** Source text follows **

AT&T, the Dallas-based wireless carrier, on Friday began an image makeover, repositioning itself as the leading U.S. smartphone provider and preparing an ad campaign sans its most iconic handset, the iPhone.
“We’ve taken integrated devices mainstream,” AT&T chief marketing officer David Christopher said in a statement, adding that nearly a third of the carrier’s postpaid customers use one. In March, AT&T led its rivals with 11.8 million smartphone users, or 47 percent of all U.S. smartphone customers, the Wall Street Journal reported, citing data from M:Metrics, the mobile research division of analytics firm comScore. That compared to 5.1 million smartphone subscribers for Verizon Wireless, 4 million for Sprint and 3.7 million for T-Mobile.
Along with its Wi-Fi hotspot network and growing number of “quick-messaging” devices, however, AT&T in the release omitted Apple’s iPhone among a list of smartphones (such as the BlackBerry Bold and Nokia E71x) it offers. The iPhone, which accounted for 73 percent of new subscribers, is also clearly absent from AT&T’s new smartphone ad blitz. Nokia’s E71x replaces the Apple handset in the starring role.
Christopher pointed to several reasons for the upsurge in data usage by subscribers. Its smartphone lead could grow even further following Monday’s $2.35 billion purchase of Verizon’s rural wireless spectrum. We asked at the time whether the move was simply a blocking tactic by AT&T to keep rivals at bay.
Although AT&T is touting its lead in postpaid smartphone subscribers, the carrier is just now taking steps to gain a better foothold in the prepaid market, an area where rivals have a head start. A week ago, the carrier announced a $3-per-day plan for those customers not inclined to contracts.
While AT&T understands its exclusive iPhone deal may expire in 2011, it’s not giving up on plans to build a faster network – something Apple appears to want. AT&T is moving forward on an HSPA upgrade, diverging from an LTE network Verizon and others are exploring.

** End of Source text **

List of tasks:
- A) According to the article on AT&T, how many smartphone users did AT&T have in March?
- B) Using the article on AT&T, explain what figures support AT&T's position as the leading U.S. smartphone provider.
- C) Reproduce the article on AT&T word for word, from "Although AT&T is" up to and including "others are exploring.".
The entries that follow are separate material and are unrelated to the article on AT&T.

** Dataset content follows **

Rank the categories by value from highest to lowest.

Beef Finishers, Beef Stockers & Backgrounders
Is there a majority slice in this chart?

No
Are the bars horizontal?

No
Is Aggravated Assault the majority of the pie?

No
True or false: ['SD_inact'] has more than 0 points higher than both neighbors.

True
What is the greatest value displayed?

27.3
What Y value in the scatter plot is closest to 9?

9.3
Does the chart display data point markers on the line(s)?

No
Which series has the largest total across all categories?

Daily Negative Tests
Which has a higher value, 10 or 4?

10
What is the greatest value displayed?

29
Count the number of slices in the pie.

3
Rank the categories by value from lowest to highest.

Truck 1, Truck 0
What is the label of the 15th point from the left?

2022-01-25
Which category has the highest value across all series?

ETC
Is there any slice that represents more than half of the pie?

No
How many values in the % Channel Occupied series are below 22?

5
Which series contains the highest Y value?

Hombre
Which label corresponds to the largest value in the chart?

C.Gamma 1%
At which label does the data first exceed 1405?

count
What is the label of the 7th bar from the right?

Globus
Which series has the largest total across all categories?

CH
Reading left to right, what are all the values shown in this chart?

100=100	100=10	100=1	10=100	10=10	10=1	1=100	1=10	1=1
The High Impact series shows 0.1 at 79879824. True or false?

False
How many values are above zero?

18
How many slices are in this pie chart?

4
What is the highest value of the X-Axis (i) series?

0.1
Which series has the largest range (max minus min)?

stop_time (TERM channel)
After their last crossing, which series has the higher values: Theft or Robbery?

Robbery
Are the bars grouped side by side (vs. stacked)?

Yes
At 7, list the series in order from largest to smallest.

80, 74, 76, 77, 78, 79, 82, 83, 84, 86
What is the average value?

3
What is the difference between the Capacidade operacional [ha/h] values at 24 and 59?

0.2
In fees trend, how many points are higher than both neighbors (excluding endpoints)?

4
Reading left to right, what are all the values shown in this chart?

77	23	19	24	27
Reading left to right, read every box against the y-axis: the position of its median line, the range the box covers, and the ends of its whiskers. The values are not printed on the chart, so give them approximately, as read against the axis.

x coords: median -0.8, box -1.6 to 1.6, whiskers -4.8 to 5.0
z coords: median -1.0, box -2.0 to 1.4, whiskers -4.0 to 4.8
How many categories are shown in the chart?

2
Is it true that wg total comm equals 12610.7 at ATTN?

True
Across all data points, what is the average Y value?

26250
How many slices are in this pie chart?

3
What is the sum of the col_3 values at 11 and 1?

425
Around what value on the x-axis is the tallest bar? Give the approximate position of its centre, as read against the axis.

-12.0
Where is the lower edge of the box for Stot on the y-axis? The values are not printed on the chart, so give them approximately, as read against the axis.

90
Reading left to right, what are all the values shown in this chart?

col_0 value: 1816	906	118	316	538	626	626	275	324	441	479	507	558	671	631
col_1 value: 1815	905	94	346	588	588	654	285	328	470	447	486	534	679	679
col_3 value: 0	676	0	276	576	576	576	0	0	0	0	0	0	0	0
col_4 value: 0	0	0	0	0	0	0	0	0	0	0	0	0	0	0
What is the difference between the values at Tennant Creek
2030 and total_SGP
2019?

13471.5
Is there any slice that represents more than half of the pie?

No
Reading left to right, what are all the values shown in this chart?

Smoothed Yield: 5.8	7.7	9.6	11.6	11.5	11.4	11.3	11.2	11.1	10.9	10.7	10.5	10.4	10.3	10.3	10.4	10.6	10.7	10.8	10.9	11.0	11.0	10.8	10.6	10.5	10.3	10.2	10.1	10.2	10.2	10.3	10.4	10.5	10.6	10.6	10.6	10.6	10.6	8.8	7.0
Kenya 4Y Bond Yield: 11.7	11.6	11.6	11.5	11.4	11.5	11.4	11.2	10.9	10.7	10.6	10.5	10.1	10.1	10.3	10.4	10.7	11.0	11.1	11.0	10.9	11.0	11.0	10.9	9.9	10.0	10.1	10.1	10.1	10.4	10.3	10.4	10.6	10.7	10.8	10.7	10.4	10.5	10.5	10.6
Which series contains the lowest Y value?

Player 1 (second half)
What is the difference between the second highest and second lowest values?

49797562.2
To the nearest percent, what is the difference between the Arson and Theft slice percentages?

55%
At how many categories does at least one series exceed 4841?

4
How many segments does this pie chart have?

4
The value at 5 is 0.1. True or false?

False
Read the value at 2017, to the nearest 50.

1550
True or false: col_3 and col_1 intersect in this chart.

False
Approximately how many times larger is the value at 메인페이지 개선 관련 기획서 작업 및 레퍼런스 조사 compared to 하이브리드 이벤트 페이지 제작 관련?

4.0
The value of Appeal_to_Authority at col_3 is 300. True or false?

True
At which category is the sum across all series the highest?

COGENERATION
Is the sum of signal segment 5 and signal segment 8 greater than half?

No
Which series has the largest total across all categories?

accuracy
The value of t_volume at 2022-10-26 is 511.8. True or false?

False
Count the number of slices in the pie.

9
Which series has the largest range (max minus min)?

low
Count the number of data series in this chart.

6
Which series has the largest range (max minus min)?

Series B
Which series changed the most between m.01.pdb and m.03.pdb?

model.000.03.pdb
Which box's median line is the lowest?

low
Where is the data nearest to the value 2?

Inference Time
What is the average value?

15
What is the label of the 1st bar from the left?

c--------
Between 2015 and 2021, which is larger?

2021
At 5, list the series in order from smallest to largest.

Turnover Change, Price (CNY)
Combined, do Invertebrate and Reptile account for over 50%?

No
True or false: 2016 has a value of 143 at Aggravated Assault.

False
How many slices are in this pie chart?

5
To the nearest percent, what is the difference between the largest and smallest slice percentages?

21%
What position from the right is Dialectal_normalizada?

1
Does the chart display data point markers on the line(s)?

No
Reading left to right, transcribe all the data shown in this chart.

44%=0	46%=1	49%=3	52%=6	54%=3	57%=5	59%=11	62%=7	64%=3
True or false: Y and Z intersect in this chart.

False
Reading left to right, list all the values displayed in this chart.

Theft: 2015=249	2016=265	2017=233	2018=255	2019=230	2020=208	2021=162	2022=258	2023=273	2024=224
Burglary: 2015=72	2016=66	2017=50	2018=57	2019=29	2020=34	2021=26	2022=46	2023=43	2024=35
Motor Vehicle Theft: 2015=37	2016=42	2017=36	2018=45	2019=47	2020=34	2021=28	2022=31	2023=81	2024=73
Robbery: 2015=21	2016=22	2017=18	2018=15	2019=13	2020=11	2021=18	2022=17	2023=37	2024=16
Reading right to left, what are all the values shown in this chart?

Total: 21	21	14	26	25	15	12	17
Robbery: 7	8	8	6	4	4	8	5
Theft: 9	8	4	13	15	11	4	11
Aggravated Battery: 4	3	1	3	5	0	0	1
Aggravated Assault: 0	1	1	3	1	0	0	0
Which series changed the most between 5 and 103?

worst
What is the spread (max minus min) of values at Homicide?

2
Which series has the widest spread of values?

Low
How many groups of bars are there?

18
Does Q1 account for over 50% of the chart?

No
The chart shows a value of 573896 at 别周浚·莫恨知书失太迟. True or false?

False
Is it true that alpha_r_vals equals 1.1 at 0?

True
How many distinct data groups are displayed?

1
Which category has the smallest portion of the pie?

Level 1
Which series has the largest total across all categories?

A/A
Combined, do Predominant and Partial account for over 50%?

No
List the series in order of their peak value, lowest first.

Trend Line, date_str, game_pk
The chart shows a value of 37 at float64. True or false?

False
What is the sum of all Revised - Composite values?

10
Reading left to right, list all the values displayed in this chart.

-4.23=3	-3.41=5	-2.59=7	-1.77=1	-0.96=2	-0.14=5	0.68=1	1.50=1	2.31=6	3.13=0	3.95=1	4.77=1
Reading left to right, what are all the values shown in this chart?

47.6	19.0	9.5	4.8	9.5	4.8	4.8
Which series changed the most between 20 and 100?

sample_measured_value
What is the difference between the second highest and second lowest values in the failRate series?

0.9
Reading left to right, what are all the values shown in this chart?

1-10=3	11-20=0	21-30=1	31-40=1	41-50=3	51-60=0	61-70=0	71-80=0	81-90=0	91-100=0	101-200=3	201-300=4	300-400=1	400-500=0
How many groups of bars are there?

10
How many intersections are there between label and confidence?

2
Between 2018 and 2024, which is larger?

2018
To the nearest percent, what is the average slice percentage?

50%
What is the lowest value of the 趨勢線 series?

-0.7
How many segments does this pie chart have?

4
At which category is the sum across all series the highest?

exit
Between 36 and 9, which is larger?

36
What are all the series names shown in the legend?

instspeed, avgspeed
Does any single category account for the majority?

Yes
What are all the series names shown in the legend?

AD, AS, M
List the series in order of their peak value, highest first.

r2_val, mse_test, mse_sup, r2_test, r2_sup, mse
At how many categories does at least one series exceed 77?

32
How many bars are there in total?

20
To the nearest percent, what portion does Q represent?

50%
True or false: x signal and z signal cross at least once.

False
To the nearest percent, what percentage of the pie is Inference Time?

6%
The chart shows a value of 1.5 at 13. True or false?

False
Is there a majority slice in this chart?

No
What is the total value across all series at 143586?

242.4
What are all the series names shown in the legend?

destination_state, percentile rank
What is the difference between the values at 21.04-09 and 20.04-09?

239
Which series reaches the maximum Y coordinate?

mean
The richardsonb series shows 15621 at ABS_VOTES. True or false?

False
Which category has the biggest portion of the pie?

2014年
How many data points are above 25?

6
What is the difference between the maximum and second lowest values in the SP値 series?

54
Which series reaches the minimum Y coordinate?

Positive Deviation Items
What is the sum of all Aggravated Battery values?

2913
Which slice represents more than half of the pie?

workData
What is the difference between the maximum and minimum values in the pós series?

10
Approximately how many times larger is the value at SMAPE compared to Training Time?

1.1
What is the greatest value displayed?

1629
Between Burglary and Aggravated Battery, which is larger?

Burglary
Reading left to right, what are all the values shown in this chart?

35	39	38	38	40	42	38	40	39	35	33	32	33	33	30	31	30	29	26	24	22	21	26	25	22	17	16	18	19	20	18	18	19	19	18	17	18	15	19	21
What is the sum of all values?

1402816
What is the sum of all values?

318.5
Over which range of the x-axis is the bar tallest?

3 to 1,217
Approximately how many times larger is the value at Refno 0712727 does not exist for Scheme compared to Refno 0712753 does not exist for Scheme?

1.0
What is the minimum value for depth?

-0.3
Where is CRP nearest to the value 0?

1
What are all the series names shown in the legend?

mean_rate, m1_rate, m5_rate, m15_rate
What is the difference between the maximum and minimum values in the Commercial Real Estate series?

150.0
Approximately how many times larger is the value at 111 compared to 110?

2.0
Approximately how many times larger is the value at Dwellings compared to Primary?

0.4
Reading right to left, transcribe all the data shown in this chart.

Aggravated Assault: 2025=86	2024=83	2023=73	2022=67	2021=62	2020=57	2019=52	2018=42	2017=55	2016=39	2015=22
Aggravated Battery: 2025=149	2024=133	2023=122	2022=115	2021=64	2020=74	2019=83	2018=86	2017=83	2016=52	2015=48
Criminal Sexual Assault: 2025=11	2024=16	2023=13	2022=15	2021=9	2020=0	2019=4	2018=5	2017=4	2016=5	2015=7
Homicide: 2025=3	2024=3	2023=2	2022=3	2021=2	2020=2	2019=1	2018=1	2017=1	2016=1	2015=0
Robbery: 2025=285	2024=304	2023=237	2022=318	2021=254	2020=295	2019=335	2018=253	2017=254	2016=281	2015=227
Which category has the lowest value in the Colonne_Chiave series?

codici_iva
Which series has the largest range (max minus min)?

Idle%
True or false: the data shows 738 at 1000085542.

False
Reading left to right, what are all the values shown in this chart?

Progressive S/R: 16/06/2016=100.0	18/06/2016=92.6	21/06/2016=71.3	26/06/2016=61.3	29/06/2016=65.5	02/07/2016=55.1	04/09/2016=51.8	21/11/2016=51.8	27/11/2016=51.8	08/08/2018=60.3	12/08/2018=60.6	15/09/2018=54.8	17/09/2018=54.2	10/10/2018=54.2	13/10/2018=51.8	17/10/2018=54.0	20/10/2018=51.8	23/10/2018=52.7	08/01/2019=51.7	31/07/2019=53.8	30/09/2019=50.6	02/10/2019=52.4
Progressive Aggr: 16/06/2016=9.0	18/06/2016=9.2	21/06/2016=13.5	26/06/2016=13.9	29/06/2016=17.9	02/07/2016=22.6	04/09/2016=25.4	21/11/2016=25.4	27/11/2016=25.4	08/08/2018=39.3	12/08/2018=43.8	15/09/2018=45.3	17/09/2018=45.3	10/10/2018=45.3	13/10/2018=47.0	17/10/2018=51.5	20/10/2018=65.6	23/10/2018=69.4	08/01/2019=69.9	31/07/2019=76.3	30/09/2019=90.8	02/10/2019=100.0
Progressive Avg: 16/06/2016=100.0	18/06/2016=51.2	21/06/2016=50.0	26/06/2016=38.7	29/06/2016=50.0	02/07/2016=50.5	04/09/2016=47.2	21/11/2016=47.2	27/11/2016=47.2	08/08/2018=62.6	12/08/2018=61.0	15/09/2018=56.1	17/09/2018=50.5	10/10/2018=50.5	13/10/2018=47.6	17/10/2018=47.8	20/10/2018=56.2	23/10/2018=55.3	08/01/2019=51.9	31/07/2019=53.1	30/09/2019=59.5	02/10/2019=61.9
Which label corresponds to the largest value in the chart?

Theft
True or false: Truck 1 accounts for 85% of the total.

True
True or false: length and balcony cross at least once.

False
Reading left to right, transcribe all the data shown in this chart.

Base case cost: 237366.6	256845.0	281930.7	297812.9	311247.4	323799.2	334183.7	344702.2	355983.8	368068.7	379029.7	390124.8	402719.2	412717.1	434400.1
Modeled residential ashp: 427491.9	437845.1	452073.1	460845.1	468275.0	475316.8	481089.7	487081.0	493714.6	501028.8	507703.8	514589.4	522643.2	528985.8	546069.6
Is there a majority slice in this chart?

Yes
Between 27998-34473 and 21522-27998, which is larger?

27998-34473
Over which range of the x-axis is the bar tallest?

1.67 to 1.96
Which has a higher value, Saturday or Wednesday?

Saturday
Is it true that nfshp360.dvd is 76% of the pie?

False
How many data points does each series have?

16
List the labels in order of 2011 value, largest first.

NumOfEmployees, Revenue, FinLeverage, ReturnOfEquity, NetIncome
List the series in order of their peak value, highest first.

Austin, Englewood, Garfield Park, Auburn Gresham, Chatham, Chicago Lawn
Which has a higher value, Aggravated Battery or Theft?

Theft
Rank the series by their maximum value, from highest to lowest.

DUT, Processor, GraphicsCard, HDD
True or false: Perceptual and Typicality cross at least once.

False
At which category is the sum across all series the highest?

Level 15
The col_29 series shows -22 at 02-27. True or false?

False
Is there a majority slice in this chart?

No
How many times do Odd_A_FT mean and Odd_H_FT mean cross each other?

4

** End of Dataset content **

List of solutions:
- A) AT&T had 11.8 million smartphone users, or 47 percent of all U.S. smartphone customers.

- B) In March, AT&T had 11.8 million smartphone users, 47 percent of all U.S. smartphone customers, according to M:Metrics data reported by the Wall Street Journal. Verizon Wireless had 5.1 million, Sprint 4 million and T-Mobile 3.7 million. AT&T's chief marketing officer also said that nearly a third of the carrier's postpaid customers use an integrated device.

- C)
Although AT&T is touting its lead in postpaid smartphone subscribers, the carrier is just now taking steps to gain a better foothold in the prepaid market, an area where rivals have a head start. A week ago, the carrier announced a $3-per-day plan for those customers not inclined to contracts.
While AT&T understands its exclusive iPhone deal may expire in 2011, it’s not giving up on plans to build a faster network – something Apple appears to want. AT&T is moving forward on an HSPA upgrade, diverging from an LTE network Verizon and others are exploring.